Records for processing:

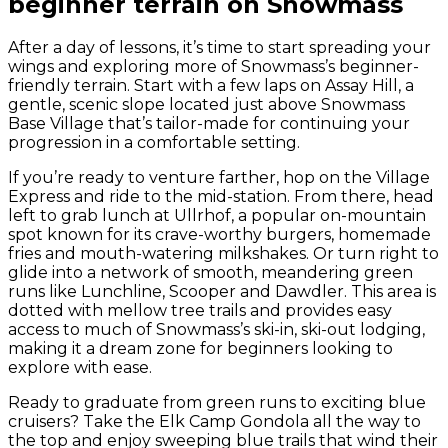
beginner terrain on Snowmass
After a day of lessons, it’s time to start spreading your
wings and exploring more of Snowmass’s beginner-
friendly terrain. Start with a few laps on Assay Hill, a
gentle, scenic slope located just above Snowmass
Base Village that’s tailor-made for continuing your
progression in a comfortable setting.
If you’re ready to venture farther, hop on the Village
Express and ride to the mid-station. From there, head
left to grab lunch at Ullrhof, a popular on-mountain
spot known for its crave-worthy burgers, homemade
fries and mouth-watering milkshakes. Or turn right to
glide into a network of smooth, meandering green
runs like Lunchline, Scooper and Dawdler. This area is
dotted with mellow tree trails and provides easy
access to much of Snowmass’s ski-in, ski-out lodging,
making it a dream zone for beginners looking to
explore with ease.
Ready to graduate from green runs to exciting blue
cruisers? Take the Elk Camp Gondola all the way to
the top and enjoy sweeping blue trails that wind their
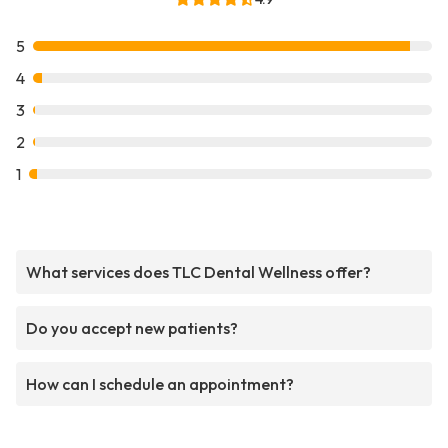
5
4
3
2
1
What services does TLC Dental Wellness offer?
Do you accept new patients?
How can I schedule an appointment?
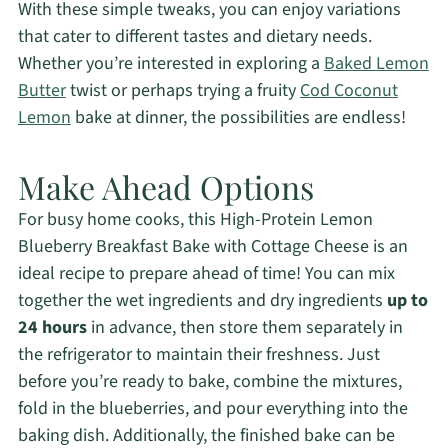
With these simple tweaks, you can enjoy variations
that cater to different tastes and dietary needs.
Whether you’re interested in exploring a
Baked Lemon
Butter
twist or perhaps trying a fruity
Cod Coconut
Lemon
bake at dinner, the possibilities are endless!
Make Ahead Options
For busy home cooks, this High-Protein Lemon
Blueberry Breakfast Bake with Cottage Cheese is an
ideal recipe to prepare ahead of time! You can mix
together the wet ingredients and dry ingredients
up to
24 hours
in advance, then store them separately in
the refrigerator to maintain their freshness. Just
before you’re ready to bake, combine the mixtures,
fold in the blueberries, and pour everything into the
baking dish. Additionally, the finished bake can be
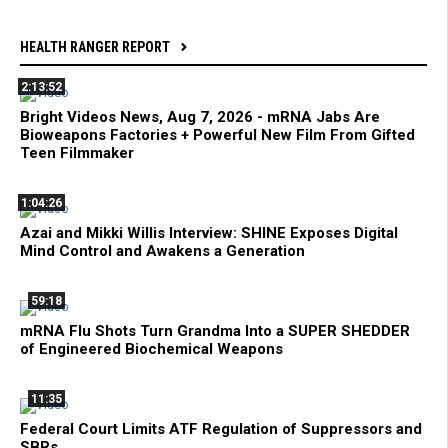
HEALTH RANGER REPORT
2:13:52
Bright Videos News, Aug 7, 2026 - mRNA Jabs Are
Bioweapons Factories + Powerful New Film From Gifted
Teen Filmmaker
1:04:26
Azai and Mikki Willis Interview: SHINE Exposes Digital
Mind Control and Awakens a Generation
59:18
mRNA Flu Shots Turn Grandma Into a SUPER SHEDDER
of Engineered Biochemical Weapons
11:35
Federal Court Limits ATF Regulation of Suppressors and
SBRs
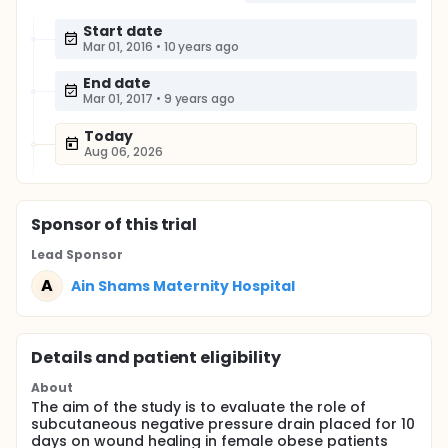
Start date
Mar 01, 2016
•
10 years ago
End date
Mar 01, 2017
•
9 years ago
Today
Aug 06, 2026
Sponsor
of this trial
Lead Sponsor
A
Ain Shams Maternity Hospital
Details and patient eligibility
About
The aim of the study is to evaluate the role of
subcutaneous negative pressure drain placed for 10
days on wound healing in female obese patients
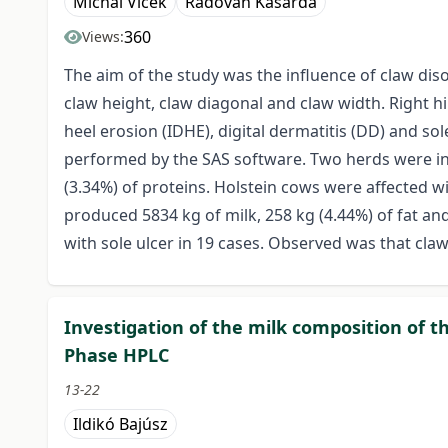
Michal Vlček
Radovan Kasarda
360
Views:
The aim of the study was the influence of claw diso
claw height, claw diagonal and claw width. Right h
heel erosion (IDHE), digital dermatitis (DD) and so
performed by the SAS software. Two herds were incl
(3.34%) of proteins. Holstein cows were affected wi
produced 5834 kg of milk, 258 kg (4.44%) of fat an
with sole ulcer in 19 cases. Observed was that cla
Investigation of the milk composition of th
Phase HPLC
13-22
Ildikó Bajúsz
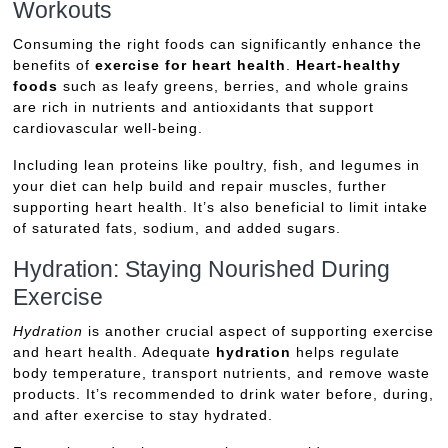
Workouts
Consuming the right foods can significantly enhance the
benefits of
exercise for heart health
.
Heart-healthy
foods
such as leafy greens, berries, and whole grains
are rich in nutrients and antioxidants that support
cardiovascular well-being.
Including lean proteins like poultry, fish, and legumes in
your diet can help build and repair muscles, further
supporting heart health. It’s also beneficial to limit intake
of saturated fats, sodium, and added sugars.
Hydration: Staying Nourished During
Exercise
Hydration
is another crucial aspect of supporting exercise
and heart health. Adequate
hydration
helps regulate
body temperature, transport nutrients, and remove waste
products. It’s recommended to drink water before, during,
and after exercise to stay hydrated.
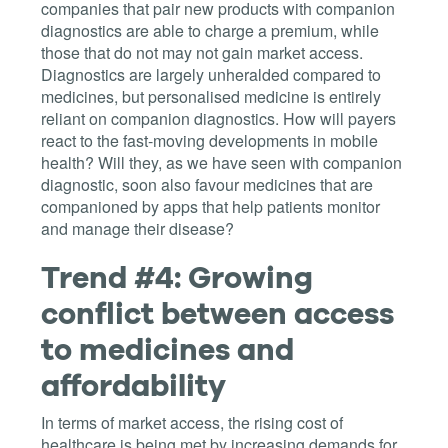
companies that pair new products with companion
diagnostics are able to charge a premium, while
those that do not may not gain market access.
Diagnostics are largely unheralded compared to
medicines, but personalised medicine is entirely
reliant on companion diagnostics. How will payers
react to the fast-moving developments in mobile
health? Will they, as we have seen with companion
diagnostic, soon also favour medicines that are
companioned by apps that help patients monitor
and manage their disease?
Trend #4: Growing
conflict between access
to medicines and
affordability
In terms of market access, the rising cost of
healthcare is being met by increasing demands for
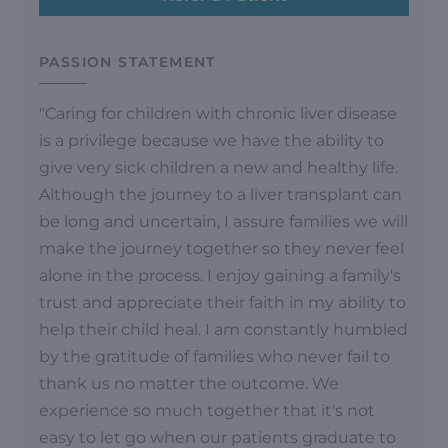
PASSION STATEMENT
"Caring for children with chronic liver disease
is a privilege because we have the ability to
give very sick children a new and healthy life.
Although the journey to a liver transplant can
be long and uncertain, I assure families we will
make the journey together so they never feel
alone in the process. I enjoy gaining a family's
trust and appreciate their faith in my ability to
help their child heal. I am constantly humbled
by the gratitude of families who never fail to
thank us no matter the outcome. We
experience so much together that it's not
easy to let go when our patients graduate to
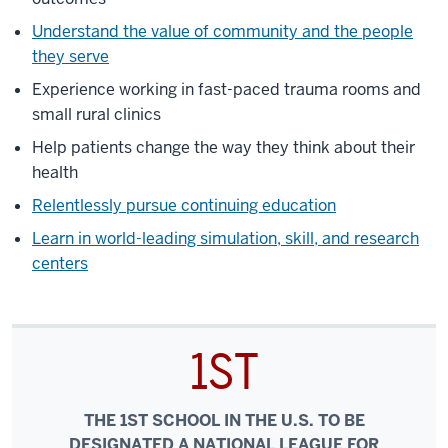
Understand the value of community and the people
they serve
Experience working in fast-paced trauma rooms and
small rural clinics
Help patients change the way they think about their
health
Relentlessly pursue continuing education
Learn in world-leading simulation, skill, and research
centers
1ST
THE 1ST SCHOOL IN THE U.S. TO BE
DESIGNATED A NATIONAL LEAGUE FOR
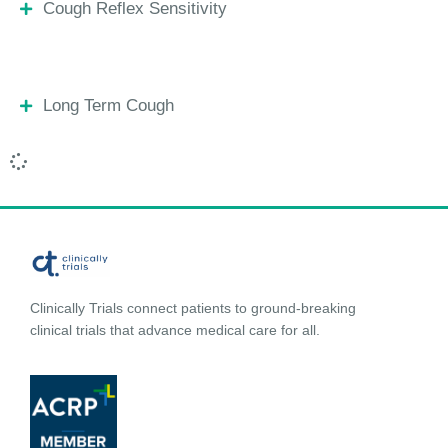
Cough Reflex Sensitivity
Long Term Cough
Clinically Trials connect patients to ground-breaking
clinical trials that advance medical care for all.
--
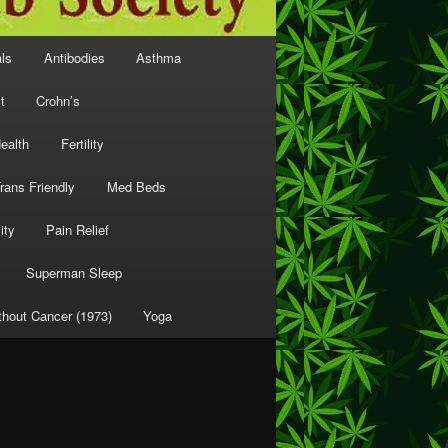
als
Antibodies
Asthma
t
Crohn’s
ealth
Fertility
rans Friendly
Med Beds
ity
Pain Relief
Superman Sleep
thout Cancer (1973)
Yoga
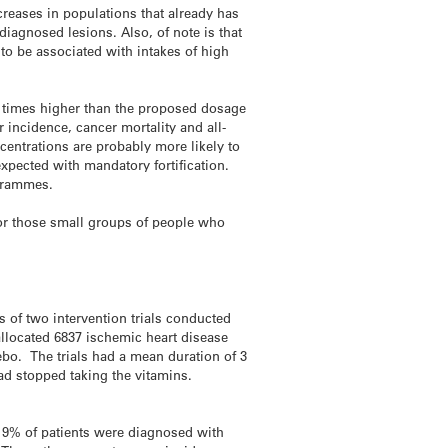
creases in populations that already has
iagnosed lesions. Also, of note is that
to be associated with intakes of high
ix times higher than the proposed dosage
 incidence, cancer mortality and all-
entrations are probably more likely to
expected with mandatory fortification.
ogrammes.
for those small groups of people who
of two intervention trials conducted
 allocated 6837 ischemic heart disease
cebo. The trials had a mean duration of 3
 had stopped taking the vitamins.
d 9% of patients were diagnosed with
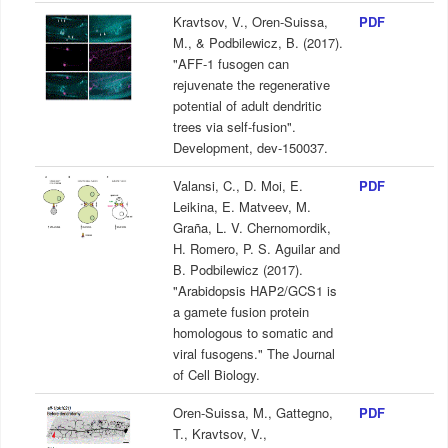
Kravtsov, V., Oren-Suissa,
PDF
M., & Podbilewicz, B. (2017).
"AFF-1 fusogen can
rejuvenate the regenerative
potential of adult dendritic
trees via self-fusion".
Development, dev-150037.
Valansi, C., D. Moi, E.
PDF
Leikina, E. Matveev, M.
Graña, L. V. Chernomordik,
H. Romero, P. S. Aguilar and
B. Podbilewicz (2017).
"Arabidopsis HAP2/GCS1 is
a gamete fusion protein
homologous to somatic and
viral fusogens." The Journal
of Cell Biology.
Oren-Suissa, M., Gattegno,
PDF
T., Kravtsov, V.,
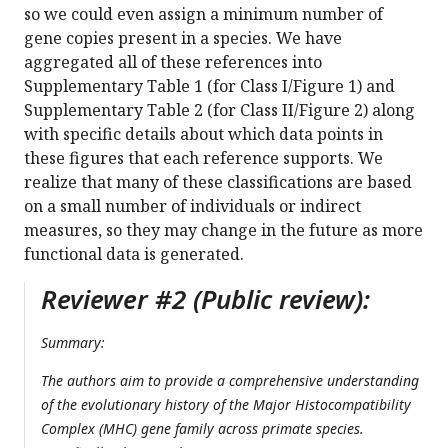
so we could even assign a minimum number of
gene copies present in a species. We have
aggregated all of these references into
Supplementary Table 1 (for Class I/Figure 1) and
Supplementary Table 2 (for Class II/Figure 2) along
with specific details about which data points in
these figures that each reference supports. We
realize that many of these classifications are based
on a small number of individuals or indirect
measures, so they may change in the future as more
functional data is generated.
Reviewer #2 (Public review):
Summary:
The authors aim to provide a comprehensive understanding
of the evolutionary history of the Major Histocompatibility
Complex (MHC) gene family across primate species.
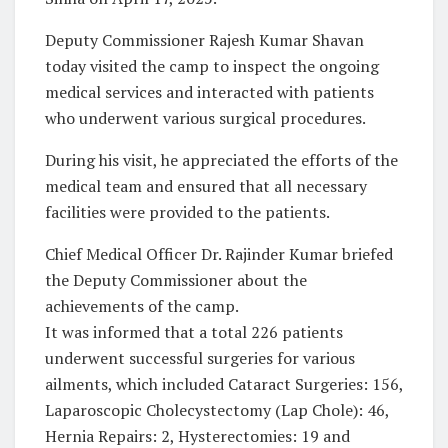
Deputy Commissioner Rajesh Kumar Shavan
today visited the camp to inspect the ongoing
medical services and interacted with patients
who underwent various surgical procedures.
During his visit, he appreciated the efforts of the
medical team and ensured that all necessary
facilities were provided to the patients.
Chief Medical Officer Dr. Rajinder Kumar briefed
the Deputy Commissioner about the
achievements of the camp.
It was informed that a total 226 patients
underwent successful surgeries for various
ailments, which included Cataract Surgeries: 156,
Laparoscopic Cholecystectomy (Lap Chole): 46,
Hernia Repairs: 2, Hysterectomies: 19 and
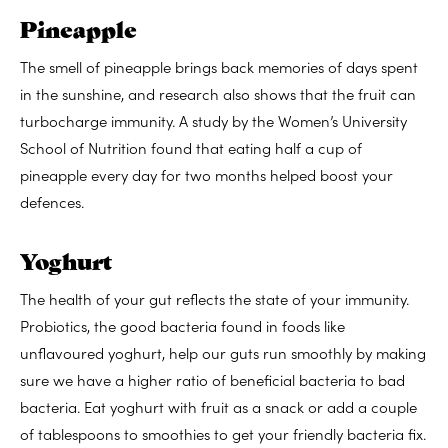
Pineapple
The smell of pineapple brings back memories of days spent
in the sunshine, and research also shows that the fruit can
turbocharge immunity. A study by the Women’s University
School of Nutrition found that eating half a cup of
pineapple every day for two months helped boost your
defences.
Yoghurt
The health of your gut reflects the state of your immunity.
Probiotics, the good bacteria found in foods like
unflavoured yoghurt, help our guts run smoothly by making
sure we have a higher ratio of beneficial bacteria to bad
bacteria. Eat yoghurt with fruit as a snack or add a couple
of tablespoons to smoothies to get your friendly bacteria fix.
* * *
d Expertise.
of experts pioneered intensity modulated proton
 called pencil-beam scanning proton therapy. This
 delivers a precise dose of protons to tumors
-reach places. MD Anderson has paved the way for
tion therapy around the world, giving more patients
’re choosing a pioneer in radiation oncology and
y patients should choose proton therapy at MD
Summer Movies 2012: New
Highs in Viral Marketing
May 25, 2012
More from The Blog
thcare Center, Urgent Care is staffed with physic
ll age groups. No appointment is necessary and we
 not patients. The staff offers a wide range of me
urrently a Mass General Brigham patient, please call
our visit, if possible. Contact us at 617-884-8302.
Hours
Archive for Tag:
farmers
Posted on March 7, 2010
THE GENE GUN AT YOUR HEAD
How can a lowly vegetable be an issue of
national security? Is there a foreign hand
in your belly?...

Problem to work on:
Find where the line with "Diagnostics are largely" sits in the material above and where the line with "clinical trials that" sits. Set down exactly the lines from the first to the second, both included and nothing else, without pictures.

Exercise answer:
Diagnostics are largely unheralded compared to
medicines, but personalised medicine is entirely
reliant on companion diagnostics. How will payers
react to the fast-moving developments in mobile
health? Will they, as we have seen with companion
diagnostic, soon also favour medicines that are
companioned by apps that help patients monitor
and manage their disease?
Trend #4: Growing
conflict between access
to medicines and
affordability
In terms of market access, the rising cost of
healthcare is being met by increasing demands for
PASSION STATEMENT
"Caring for children with chronic liver disease
is a privilege because we have the ability to
give very sick children a new and healthy life.
Although the journey to a liver transplant can
be long and uncertain, I assure families we will
make the journey together so they never feel
alone in the process. I enjoy gaining a family's
trust and appreciate their faith in my ability to
help their child heal. I am constantly humbled
by the gratitude of families who never fail to
thank us no matter the outcome. We
experience so much together that it's not
easy to let go when our patients graduate to
Understand the value of community and the people
they serve
Experience working in fast-paced trauma rooms and
small rural clinics
Help patients change the way they think about their
health
Relentlessly pursue continuing education
Learn in world-leading simulation, skill, and research
centers
1ST
THE 1ST SCHOOL IN THE U.S. TO BE
DESIGNATED A NATIONAL LEAGUE FOR
Cough Reflex Sensitivity
Long Term Cough
Clinically Trials connect patients to ground-breaking
clinical trials that advance medical care for all.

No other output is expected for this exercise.